* Activity
All of the records must be restated exactly, with every line complete.

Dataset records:

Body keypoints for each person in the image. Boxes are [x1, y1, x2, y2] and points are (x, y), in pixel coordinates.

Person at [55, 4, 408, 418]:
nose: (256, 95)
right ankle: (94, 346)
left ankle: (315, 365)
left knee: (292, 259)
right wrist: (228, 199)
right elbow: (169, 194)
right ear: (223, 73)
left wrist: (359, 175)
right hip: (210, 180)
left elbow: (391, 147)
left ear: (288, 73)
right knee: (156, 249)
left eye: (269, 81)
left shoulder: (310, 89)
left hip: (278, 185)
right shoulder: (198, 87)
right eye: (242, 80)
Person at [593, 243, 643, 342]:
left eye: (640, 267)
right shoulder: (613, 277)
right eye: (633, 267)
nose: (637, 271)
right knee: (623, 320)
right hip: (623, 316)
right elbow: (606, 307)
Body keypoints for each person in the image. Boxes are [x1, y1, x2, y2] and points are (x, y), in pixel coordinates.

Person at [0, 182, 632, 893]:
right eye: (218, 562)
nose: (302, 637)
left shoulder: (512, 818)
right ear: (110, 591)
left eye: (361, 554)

* Exercise solution
Body keypoints for each person in the image. Boxes are [x1, y1, x2, y2] and points are (x, y), in pixel coordinates.

Person at [55, 4, 408, 418]:
nose: (256, 95)
right ankle: (94, 346)
left ankle: (315, 365)
left knee: (292, 259)
right wrist: (228, 199)
right elbow: (169, 194)
right ear: (223, 73)
left wrist: (359, 175)
right hip: (210, 180)
left elbow: (391, 147)
left ear: (288, 73)
right knee: (156, 249)
left eye: (269, 81)
left shoulder: (310, 89)
left hip: (278, 185)
right shoulder: (198, 87)
right eye: (242, 80)
Person at [593, 243, 643, 342]:
left eye: (640, 267)
right shoulder: (613, 277)
right eye: (633, 267)
nose: (637, 271)
right knee: (623, 320)
right hip: (623, 316)
right elbow: (606, 307)
Body keypoints for each person in the image. Boxes are [x1, y1, x2, y2] and points are (x, y), in pixel coordinates.

Person at [0, 182, 632, 893]:
right eye: (218, 562)
nose: (302, 637)
left shoulder: (512, 818)
right ear: (110, 591)
left eye: (361, 554)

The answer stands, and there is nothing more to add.